During this stage, Ms. Saffari attacks the prosecutor’s witnesses and evidence, and may provide an affirmative defense, i.e., witnesses and evidence that prove your innocence or she may present witnesses whose testimony weaken the prosecution’s case. Once this stage is completed, the defense rests.
Closing argument, where each side sums up its own strengths, as well as the weaknesses of the other party’s case.
Jury deliberations and verdict.
The final stage, if you are convicted on at least one of the charges, is sentencing. Depending on the circumstances, you may be immediately remanded into custody to begin serving your sentence, or you may be allowed a short period of time to appear for a Sentencing Hearing and get your affairs in order.
Yes. Ninaz Saffari will file all applicable motions that could benefit you, including a Motion to Dismiss based on insufficient evidence, or to suppress (exclude) certain evidence that was gathered by police illegally and/or otherwise in violation of your Constitutional rights.
During the first stage of your case, Ninaz Saffari will conduct an extensive, thorough investigation into all the relevant facts, particularly those alleged in the police report. When applicable, she uses a highly experienced private investigator to visit the scene of the alleged crime and interview all potential witnesses. She may also hire one or more expert witnesses to prepare reports that she can use as evidence of your innocence or to otherwise attack the prosecutor’s evidence.

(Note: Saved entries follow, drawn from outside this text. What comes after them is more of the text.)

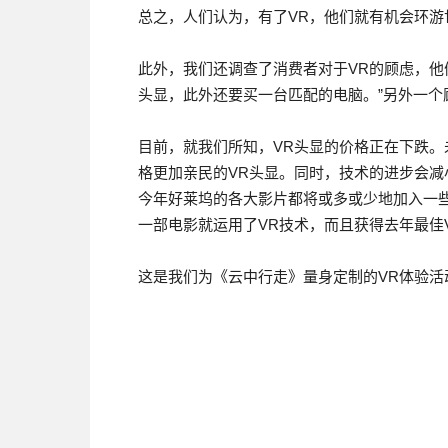
总之，人们认为，有了VR，他们就有机会环
此外，我们还调查了消费者对于VR的顾虑，他
头显，此外还要买一台匹配的电脑。”另外一个
目前，就我们所知，VR头显的价格正在下跌
格更加亲民的VR头显。同时，技术的进步会减
今年好莱坞的各大影片都将或多或少地加入一
一部电影就运用了VR技术，而且获得去年最佳
这是我们为《云中行走》量身定制的VR体验活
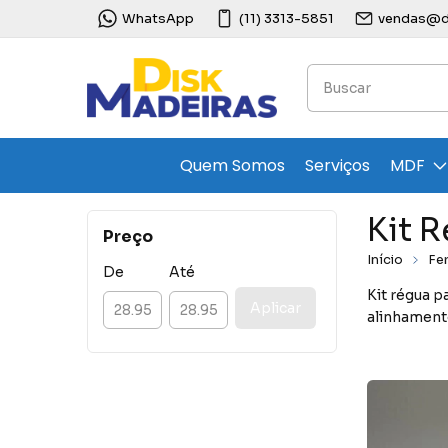
WhatsApp
(11) 3313-5851
vendas@di
Quem Somos
Serviços
MDF
Kit 
Preço
Início
Fe
De
Até
Kit régua p
Aplicar
alinhament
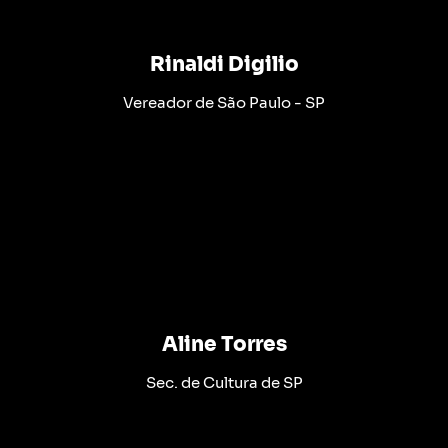
Rinaldi Digilio
Vereador de São Paulo - SP
Aline Torres
Sec. de Cultura de SP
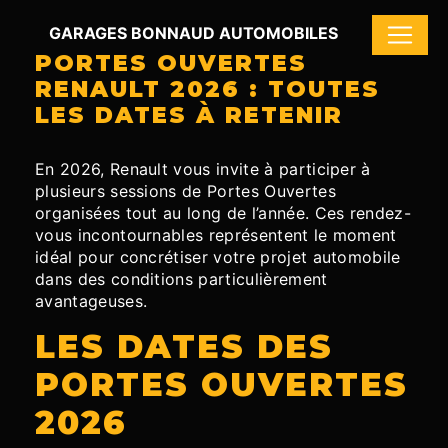
Panneau de gestion des cookies
GARAGES BONNAUD AUTOMOBILES
PORTES OUVERTES
RENAULT 2026 : TOUTES
LES DATES À RETENIR
En 2026, Renault vous invite à participer à
plusieurs sessions de Portes Ouvertes
organisées tout au long de l’année. Ces rendez-
vous incontournables représentent le moment
idéal pour concrétiser votre projet automobile
dans des conditions particulièrement
avantageuses.
LES DATES DES
PORTES OUVERTES
2026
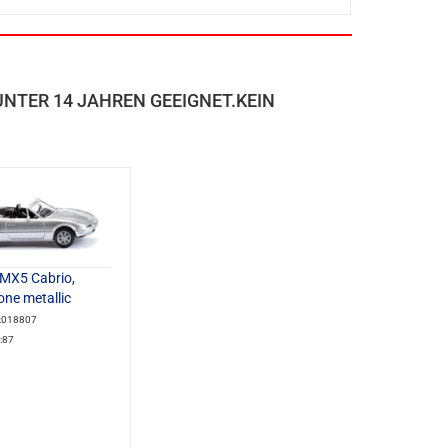
NTER 14 JAHREN GEEIGNET.KEIN
MX5 Cabrio,
one metallic
ik018807
:87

The second stage of your case is called the “discovery” phase. Here, the prosecutor is required by law to hand over all exculpatory evidence to your attorney. This means any and all evidence that could prove your innocence, or that otherwise could support your defense. If the prosecutor fails to do this, Ms. Saffari will bring this to the judge’s attention, including by filing a motion.

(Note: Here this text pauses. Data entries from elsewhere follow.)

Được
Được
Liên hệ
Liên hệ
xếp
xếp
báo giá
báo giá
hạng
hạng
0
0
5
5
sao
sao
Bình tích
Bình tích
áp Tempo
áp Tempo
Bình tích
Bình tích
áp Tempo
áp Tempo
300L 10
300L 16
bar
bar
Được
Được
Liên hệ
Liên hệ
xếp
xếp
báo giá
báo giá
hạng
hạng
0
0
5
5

During this phase, the prosecutor will typically offer you a plea agreement. This plea will can be extremely unfavorable, meaning that the conviction you are offered, or the time you will serve, will not be much less than what you would have received if you lost at trial. However, in many cases, the longer the case takes, and the more work Ninaz Saffari does on your case in gathering exculpatory or mitigating evidence, the greater your chance that the offer will improve. However, this is certainly not always the case, particularly if the charges are serious or if you have prior convictions.